Triggs dominates, fans nine

That's great news for the A's, who are paying near the league minimum salary for a potential top-line starter. Triggs is a former 19th-round Draft choice of the Royals whom the Orioles put on waivers in 2016. The A's claimed him shortly before the start of that season, during which he threw mostly as a long reliever until compiling a 2.78 ERA over a five-start stretch in August. Then he won Oakland's fifth spot in the rotation coming out of Spring Training and hasn't looked back since.

"He's very serious out there," says A's catcher Stephen Vogt. "We mess around and call him 'The Mayor' or 'The Governor,' because it always seems like he's in charge.

"… He can joke around with the best of them, but when it's his turn to pitch he's very matter of fact and has the mindset of 'Let's go get it done.'"

Triggs is getting it done to this point, and it all starts with his delivery. Keeping his back upright, Triggs lifts his left leg and tucks the ball into his hip. Then he strides out toward the right-handed batter's box and whips the ball around from a side-winding arm slot.

Triggs' stellar outing

"The angle the baseball is coming from is very different," said A's pitching coach Curt Young, "but it's really the quality of his stuff that makes him so effective."

Triggs releases the ball low and his arsenal -- a cavalcade of two-seamers, sinkers, curves and sliders all delivered from roughly the same release point -- dives even lower. Young says Triggs is at his best when he's varying those two breaking balls, starting both his curve and slider at the same point before they tumble with different angles and directions.

Triggs' mix of fastballs and breaking balls all come out of the same sidearm release point -- giving hitters a different look than they're used to.

"The location is what's forcing all those mishits," Young said. "He's as good with his slider middle-away right now as I've ever seen him."

While a sidearm delivery can go a long way toward messing up a hitter's rhythm, the danger in the delivery lies in letting pitches flatten out or hang at the batter's belt. History would say that Triggs' arm slot could also make him susceptible to lefties, but southpaws have hit just .157 and slugged .225 against him this season. Triggs cited repetition and a full winter of preparation as the biggest reasons why he's been so consistent at keeping his pitches at the hitter's knees and below.

"In the spring I was able to get about 20 innings of work, where in the past, I would've gotten anywhere from maybe five to eight," Triggs said. "Every season I'm almost always better in the second half than the first, and I think that's just a function of getting your reps in and being more repeatable in your delivery."
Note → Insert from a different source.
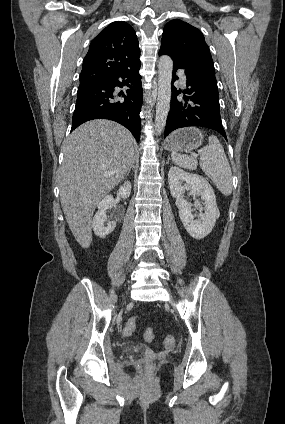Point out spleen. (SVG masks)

Triggs has shown the ability to locate his pitches to both sides, with the common theme of everything dropping low.

Triggs hardly ever issues a walk and pitches to a ton of contact, and while batters rarely square him up, his defense hasn't always capitalized. Eleven of the 28 runs Triggs has allowed this year have gone unearned, and he's allowed the most baseunners via field errors on batted balls with hit probabilities of 30 percent or less. It was a dropped fly ball that helped load the bases for Judge's grand slam Sunday -- making all four runs that scored on the homer unearned -- but Triggs took full responsibility for Judge's blast.
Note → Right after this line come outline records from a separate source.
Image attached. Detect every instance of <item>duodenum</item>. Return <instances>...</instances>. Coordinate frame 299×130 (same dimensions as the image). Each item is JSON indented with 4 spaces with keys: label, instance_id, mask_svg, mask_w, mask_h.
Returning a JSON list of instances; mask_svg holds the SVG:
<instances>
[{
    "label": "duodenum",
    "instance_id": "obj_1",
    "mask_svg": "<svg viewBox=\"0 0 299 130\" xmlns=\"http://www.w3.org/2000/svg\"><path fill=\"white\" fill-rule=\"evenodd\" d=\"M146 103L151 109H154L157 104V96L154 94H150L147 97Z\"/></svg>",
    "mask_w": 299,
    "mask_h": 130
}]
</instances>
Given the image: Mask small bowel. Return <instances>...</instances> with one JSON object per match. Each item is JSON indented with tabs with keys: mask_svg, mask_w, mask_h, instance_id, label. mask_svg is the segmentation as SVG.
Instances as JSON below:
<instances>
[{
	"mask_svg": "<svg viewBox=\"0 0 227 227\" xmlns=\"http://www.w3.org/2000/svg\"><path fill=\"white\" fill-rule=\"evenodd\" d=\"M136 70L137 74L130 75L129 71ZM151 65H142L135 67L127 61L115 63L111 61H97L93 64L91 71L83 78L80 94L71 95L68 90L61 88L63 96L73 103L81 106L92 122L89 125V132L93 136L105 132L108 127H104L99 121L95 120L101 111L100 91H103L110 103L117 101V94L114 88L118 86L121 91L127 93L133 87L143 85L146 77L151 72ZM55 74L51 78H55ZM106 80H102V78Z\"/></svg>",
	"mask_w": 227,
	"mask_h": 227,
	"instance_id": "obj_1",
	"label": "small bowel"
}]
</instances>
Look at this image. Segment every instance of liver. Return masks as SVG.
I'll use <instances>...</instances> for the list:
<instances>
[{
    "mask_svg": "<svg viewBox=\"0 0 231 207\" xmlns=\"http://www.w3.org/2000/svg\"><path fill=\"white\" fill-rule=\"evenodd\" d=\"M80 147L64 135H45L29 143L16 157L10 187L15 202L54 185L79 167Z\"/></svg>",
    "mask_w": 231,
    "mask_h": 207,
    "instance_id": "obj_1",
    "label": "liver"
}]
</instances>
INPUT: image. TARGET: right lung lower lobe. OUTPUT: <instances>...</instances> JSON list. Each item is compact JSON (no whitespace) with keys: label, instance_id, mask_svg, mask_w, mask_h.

"You don't think about that; it doesn't cross your mind," Triggs said of the error. "You only think about the number of outs you need to get, and I've got to make better pitches in those situations."

Early luck aside, Triggs has shown both the tools and the demeanor on the mound that have the A's excited about their diamond in the rough. After persevering through five years in the Minors, Tommy John surgery and the waiver wire, we know he has the willpower to succeed.